◆ Saved entries
______

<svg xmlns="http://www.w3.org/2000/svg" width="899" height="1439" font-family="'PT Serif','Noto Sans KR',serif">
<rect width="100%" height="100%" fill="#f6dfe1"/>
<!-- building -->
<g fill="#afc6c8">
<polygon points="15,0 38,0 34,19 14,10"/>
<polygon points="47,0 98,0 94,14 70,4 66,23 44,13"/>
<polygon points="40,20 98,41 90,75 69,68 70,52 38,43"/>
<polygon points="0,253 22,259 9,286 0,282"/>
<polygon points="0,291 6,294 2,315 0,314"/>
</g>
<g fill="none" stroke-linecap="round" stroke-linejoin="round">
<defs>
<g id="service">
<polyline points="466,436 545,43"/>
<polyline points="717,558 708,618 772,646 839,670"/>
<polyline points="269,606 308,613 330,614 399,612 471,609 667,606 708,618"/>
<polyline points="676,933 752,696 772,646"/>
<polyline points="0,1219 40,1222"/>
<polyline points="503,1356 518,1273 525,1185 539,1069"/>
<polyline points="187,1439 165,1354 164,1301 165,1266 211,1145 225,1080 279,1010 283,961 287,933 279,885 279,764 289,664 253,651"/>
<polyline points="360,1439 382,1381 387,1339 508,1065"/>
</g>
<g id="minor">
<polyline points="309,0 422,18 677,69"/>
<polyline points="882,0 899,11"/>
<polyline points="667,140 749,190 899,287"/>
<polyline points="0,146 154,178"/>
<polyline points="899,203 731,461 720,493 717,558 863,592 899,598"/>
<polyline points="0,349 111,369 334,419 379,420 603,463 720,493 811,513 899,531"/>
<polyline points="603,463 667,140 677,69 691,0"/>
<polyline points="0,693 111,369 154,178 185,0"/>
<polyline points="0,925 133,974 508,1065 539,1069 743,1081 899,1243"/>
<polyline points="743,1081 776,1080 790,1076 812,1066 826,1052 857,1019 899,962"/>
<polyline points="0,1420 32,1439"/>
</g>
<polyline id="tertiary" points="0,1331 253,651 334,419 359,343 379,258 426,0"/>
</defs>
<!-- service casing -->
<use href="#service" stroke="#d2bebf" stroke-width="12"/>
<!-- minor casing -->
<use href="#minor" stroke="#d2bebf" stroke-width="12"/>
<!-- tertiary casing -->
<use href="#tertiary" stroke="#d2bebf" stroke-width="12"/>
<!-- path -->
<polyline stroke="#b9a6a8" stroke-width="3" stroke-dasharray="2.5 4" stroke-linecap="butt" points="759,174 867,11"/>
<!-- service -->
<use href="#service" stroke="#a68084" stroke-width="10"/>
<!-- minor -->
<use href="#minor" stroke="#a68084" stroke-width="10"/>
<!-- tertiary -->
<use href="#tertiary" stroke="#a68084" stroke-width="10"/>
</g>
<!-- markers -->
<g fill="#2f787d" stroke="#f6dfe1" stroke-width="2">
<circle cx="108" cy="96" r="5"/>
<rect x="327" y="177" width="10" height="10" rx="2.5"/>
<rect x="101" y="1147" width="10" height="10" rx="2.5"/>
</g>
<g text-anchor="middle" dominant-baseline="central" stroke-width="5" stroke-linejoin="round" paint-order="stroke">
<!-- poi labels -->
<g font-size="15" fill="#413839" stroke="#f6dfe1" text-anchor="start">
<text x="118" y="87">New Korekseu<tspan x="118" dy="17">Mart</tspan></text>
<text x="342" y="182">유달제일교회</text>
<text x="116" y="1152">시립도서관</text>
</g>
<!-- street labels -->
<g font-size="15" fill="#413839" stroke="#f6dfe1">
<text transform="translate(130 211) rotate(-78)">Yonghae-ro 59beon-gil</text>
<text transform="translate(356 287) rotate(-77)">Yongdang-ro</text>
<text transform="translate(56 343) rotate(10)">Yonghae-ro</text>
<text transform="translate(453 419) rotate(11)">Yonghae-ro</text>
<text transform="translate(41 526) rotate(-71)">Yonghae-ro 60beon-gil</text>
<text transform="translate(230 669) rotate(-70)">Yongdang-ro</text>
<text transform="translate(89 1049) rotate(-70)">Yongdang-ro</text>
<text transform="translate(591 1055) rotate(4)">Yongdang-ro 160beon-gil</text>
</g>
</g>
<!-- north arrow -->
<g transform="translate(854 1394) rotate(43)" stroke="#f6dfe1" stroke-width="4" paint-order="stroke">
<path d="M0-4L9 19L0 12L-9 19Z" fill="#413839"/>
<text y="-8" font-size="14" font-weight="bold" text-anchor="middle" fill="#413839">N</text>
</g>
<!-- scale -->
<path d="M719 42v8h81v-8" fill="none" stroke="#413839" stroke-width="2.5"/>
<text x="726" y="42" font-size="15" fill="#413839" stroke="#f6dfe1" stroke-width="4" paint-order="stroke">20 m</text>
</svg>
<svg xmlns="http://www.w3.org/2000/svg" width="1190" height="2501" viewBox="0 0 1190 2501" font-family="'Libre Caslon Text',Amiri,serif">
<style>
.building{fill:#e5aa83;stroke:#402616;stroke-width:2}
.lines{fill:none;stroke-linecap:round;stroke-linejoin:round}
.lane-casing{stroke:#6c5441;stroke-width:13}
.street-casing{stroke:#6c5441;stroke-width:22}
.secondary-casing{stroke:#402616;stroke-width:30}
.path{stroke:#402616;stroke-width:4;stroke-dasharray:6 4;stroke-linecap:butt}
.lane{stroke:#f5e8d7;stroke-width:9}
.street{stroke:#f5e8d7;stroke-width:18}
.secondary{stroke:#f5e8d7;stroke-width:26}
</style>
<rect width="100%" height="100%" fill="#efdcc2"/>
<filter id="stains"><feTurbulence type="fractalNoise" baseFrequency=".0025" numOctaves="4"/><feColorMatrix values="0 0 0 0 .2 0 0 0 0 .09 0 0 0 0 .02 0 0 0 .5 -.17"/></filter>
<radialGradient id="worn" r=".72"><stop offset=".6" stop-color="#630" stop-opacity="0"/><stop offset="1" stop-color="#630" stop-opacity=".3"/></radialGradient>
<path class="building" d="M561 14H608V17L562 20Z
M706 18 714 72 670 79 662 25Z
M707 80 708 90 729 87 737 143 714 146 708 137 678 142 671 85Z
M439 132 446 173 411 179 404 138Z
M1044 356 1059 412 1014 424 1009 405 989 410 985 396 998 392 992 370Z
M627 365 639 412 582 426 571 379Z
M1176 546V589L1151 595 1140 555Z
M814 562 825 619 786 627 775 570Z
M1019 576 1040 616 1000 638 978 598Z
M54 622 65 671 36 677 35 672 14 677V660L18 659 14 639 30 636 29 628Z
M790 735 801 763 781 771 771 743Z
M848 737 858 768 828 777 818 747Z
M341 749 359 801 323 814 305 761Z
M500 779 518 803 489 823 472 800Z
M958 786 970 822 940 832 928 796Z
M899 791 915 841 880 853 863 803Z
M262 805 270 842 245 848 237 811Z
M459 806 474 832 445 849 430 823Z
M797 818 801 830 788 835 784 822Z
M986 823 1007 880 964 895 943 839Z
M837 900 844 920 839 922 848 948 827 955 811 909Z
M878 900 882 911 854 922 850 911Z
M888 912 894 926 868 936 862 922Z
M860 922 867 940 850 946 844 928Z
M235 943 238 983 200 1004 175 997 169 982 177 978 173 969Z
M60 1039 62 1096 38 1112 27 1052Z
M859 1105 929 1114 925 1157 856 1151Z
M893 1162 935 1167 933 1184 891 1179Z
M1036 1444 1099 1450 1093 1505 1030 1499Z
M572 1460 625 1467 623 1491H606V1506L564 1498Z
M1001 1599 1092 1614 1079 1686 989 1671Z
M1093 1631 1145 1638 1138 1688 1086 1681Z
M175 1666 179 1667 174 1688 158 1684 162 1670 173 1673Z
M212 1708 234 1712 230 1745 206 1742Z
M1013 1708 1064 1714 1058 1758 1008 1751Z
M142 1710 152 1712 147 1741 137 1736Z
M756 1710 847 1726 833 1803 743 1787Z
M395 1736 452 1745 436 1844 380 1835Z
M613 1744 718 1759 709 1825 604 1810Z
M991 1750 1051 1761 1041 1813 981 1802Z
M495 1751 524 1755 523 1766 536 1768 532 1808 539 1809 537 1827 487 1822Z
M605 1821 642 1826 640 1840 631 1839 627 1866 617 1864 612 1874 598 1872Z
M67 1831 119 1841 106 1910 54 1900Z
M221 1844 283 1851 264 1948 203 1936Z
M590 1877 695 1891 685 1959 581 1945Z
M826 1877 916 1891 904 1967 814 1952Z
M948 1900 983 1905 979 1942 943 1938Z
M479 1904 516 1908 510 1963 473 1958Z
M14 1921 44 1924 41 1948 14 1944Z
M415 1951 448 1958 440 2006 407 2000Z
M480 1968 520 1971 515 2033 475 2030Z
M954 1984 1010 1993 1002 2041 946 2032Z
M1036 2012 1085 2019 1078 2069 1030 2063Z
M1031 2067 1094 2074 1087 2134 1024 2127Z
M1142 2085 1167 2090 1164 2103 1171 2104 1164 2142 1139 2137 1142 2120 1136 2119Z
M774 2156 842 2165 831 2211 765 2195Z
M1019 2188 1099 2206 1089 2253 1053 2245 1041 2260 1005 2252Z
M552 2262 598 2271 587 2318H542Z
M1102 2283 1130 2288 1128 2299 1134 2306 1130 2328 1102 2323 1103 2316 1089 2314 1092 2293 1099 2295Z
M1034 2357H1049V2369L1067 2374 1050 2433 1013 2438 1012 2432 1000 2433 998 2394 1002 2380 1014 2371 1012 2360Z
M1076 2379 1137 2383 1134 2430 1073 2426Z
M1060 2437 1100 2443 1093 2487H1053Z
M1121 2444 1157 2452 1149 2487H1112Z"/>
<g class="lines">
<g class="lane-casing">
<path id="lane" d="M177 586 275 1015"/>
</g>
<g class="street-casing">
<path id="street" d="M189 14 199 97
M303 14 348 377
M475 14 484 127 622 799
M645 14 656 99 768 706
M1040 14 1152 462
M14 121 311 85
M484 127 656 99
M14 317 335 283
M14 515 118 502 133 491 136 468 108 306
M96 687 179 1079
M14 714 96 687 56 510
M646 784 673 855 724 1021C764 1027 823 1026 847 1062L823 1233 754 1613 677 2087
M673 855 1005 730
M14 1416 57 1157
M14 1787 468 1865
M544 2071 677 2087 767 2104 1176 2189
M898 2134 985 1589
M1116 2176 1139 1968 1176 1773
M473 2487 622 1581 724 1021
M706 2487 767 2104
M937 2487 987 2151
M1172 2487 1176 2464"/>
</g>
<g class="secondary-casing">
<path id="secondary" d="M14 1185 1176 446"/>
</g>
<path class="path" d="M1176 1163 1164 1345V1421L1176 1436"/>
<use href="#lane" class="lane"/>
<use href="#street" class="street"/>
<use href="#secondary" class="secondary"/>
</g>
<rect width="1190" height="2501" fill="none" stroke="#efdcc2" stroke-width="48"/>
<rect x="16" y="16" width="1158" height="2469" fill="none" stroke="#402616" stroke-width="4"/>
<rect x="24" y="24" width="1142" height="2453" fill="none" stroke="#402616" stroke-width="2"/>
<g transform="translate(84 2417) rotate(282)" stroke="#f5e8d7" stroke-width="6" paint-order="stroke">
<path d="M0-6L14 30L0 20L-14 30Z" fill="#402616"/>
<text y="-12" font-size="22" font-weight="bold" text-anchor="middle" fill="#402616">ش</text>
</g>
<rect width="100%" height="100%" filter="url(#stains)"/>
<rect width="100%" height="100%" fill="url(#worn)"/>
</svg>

______

◆ What you should do
Which lines above contain "worn"? Show each of them.

◆ Task response
<radialGradient id="worn" r=".72"><stop offset=".6" stop-color="#630" stop-opacity="0"/><stop offset="1" stop-color="#630" stop-opacity=".3"/></radialGradient>
<rect width="100%" height="100%" fill="url(#worn)"/>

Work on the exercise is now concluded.